Basic arduino program for beginner

I set up the circuit the exact same way as it is shown here:

And used the exact same code as shown on the website. But when I press the pressure sensor, the numbers on the serial monitor change from 0.00 to 0.05 and back to 0.00 when I release the sensor. If it were working correctly, the numbers should range from 0.00 to 5.00. Any input from the arduino community would be appreciated.


What are the colors on your resistor?

I see you also posted the message above to the sparkfun message board, along with: "Not sure if that has anything to do with this but the sensor that I am using has 3 pins and I connected the sensor directly on to the breadboard."

How about a link to what you really have?

Or, try this other spark fun suggestion: Question: "I purchased a sensor that had 3 pins instead of 2. How do I connect this one to an Arduino UNO board ? The part # SEN-08685" Response: "Use aligator clips on the outside sensor leads to jumper wires (into the breadboard)."

LarryD, the resistor is 330 ohms.
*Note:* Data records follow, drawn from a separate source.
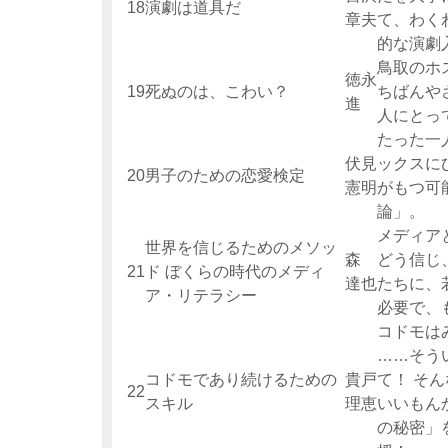
18
演劇は道具だ
章夫
て、わく
的な演劇
鳥取のホ
徳永
19
死ぬのは、こわい？
ちばんや
進
人にとっ
たった一
伏見
ックスに
20
男子のための恋愛検定
憲明
がもつ可
論」。
メディア
世界を信じるためのメソッ
森
どう信じ
21
ド ぼくらの時代のメディ
達也
たちに、
ア・リテラシー
必要で、
コドモは
……そう
コドモであり続けるための
貴戸
て！ そ
22
スキル
理恵
いいもん
の秘密」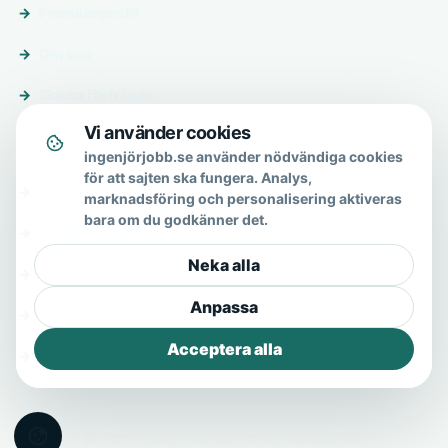
Premiumprofil
Om oss
Skicka förfrågan
Vi använder cookies
Om & hjälp
ingenjörjobb.se använder nödvändiga cookies
för att sajten ska fungera. Analys,
Om oss
marknadsföring och personalisering aktiveras
bara om du godkänner det.
Vanliga frågor
Neka alla
Kontakt
Anpassa
Integritetspolicy
Acceptera alla
Allmänna villkor
© 2026 Ingenjörjobb.se · All Rights Reserved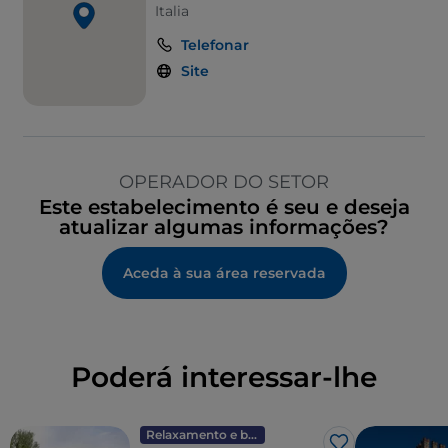
Italia
Telefonar
Site
OPERADOR DO SETOR
Este estabelecimento é seu e deseja
atualizar algumas informações?
Aceda à sua área reservada
Poderá interessar-lhe
Relaxamento e bem-estar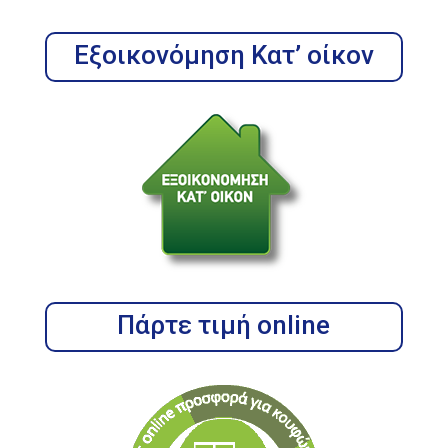
Εξοικονόμηση Κατ’ οίκον
Πάρτε τιμή online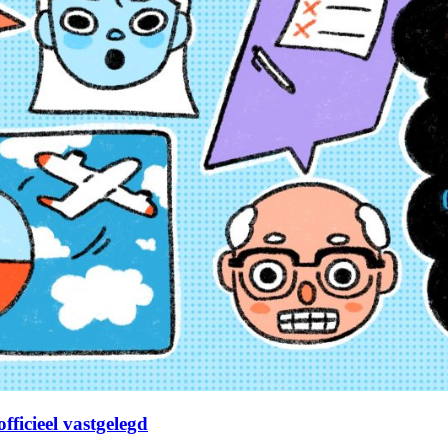
fficieel vastgelegd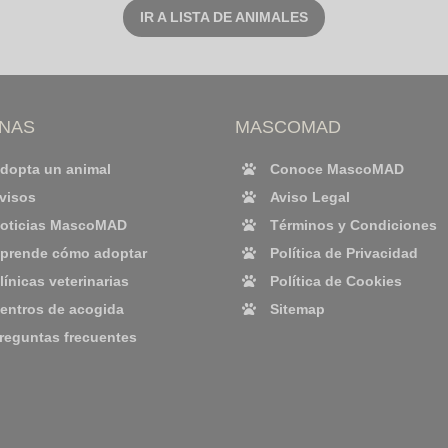
IR A LISTA DE ANIMALES
INAS
MASCOMAD
dopta un animal
Conoce MascoMAD
visos
Aviso Legal
oticias MascoMAD
Términos y Condiciones
prende cómo adoptar
Política de Privacidad
línicas veterinarias
Política de Cookies
entros de acogida
Sitemap
reguntas frecuentes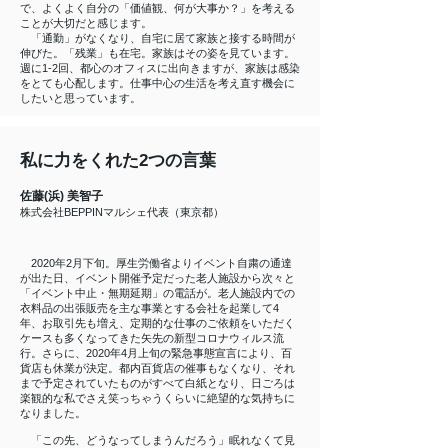
で、よくよく自分の「価値観、何が大事か？」を考える
ことが大切だと感じます。
「通勤」がなくなり、自宅に居て家族と接する時間が
伸びた。「残業」も在宅。家族はその姿を見ています。
週に1-2回、都心のオフィスに出向きますが、家族は感染
をとても心配します。仕事中心の生活を考え直す機会に
したいと思っています。
私に力をくれた2つの言葉
佐藤(浜) 美智子
株式会社BEPPINマルシェ代表（東京都）
2020年2月下旬。厚生労働省よりイベント自粛の通達
が出た日、イベント開催予定だった老人施設から次々と
「イベント中止・無期延期」の電話が。老人施設内での
衣料品の出張販売を主な事業とする会社を起業して4
年、お取引先も増え、定期的な仕事のご依頼をいただく
ケースも多くなってきた矢先の新型コロナウィルス流
行。さらに、2020年4月上旬の緊急事態宣言により、百
貨店も休業が決定。都内百貨店の催事もなくなり、それ
まで予定されていたものがすべて白紙となり、日ごろは
楽観的な私でさえ笑っちゃうくらいに絶望的な気持ちに
なりました。
「この先、どうなってしまうんだろう」眠れなくて見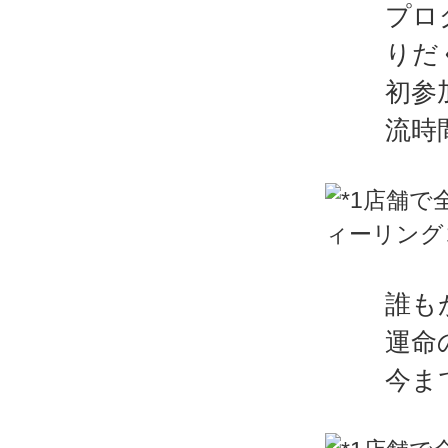
プロ
りだ
初参
流時
誰も
運命
今ま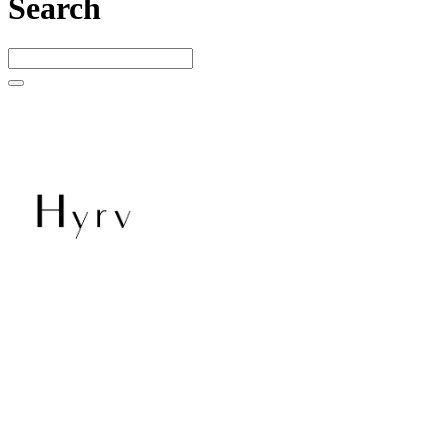
Search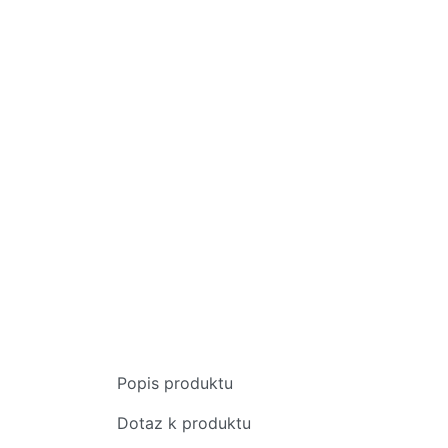
Popis produktu
Dotaz k produktu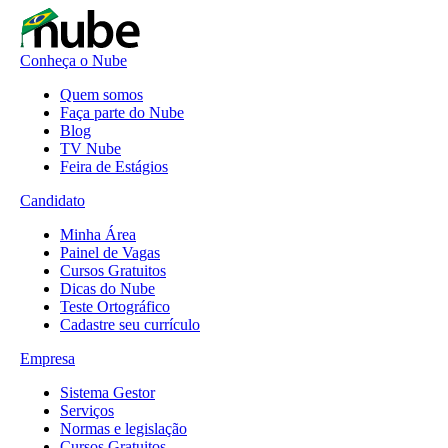
Conheça o Nube
Quem somos
Faça parte do Nube
Blog
TV Nube
Feira de Estágios
Candidato
Minha Área
Painel de Vagas
Cursos Gratuitos
Dicas do Nube
Teste Ortográfico
Cadastre seu currículo
Empresa
Sistema Gestor
Serviços
Normas e legislação
Cursos Gratuitos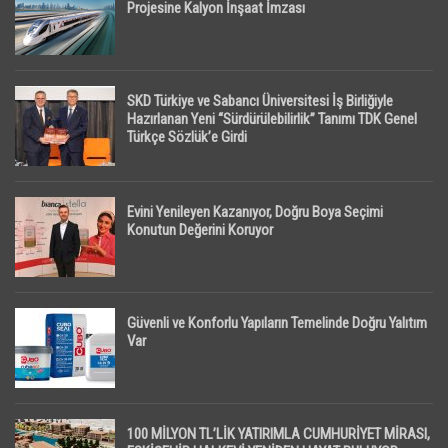
Projesine Kalyon İnşaat İmzası
SKD Türkiye ve Sabancı Üniversitesi İş Birliğiyle
Hazırlanan Yeni “Sürdürülebilirlik” Tanımı TDK Genel
Türkçe Sözlük’e Girdi
Evini Yenileyen Kazanıyor, Doğru Boya Seçimi
Konutun Değerini Koruyor
Güvenli ve Konforlu Yapıların Temelinde Doğru Yalıtım
Var
100 MİLYON TL’LİK YATIRIMLA CUMHURİYET MİRASI,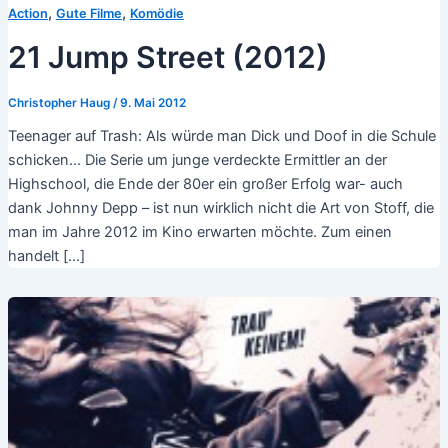
,
,
Action
Gute Filme
Komödie
21 Jump Street (2012)
Christopher Haug
/
9. Mai 2012
Teenager auf Trash: Als würde man Dick und Doof in die Schule
schicken… Die Serie um junge verdeckte Ermittler an der
Highschool, die Ende der 80er ein großer Erfolg war- auch
dank Johnny Depp – ist nun wirklich nicht die Art von Stoff, die
man im Jahre 2012 im Kino erwarten möchte. Zum einen
handelt […]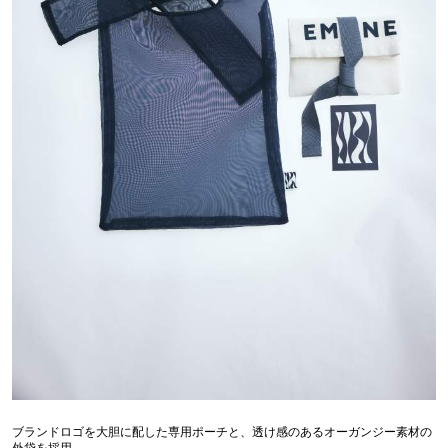
ブランドロゴを大胆に配した専用ポーチと、透け感のあるオーガンジー素材の
外袋を採用。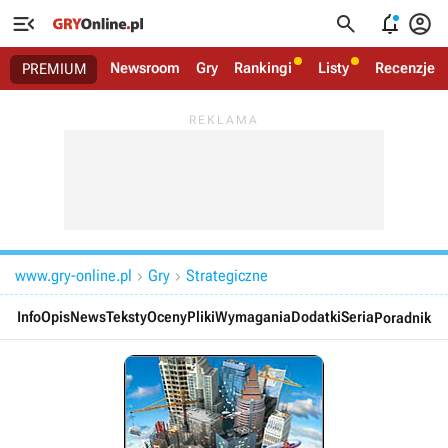




Newsroom
Gry
Rankingi
Listy
Recenzje
PREMIUM
www.gry-online.pl
Gry
Strategiczne


Info
Opis
News
Teksty
Oceny
Pliki
Wymagania
Dodatki
Seria
Poradnik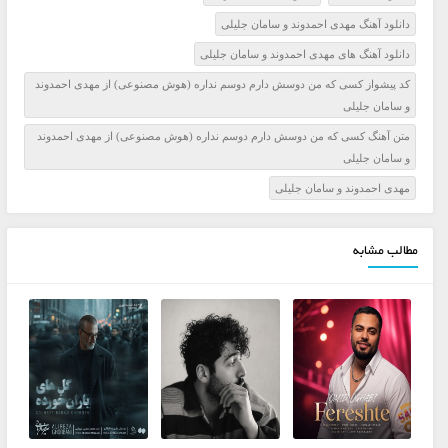
دانلود آهنگ مهدی احمدوند و سامان جلیلی
دانلود آهنگ های مهدی احمدوند و سامان جلیلی
کد پیشواز کسی که من دوسش دارم دوسم نداره (هوش مصنوعی) از مهدی احمدوند
و سامان جلیلی
متن آهنگ کسی که من دوسش دارم دوسم نداره (هوش مصنوعی) از مهدی احمدوند
و سامان جلیلی
مهدی احمدوند و سامان جلیلی
مطالب مشابه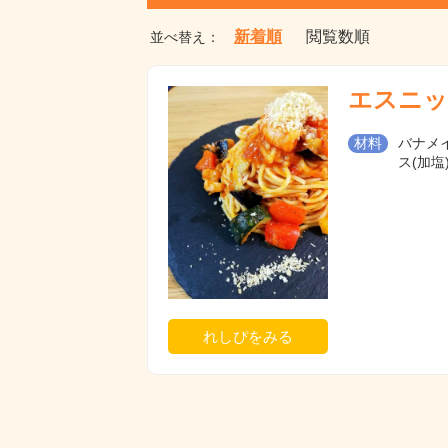
新着順
閲覧数順
並べ替え：
エスニッ
材料
バナメイ
ス(加塩
れしぴをみる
I know the resistor used in the diagram is 1 Mega ohms but since my resistor value is lower I would assume that my voltage output would be higher. But it seems like its the opposite.

CrossRoads: Yes I posted the same question on Sparkfun because I am addressing the circuit from Sparkfun. Nothing wrong with getting suggestions from various sources. What I have is the exact same thing as shown on the sparkfun website, just that I am using a 330 ohm resistor. Yet my voltage output is way lower than the circuit from the website.

Further, how would using alligator clips change anything? The center pin isn't connected to anything. It probably doesn't even make a difference.

the resistor is 330 ohms.

Has to be 1Meg.

LarryD, thank you for your input. Would you be kind enough to explain why the value of the resistance affects the voltage as seen on the serial monitor. I tried understanding the schematic of the arduino uno as shown here:

But it didn't make sense to me.

In the attached schematic current flows from +5V through the pressure sensor through the 1Meg resistor to ground.
When you press the sensor its resistance goes lower.
The resistance of the sensor is >5Meg.
Since the sensor is 5 times bigger than the 1Meg resistor there will be 5 times the voltage across it compared to the 1Meg.
The analog I/P is measuring the voltage at the top of the 1Meg resistor referenced to GND.
The analog I/P will see 5V/6(total of 5M + 1M) = .833Volts
The sensor will have 5 times that across it or 4.16Volts
When you push the sensor lets say its resistance goes to 1Meg
IF the sensor is 1Meg and the resistor is 1Meg the voltage across both will be 2.5Volts or 1/2 half the supply.
You had a 330 ohm resistor in the circuit.
If the sensor is >5Meg it is ~ 15,000 times bigger than the 330 ohm resistor.
It therefore had 15,000 times more voltage across it than the 300 ohm resistor had.
The analog I/P will therefore see a very very small amount of voltage.
If the Sensor was pushed and its resistance goes to 1Meg this would be still ~3,000 times bigger than the 330 ohm resistor.
The analog I/P was still be very very small therefore your reading on the serial monitor was near 0 whether the sensor was pushed or not.

LarryD, that clarifies a lot. Thank you so much. +1 for the simplified circuit diagram. Cheers.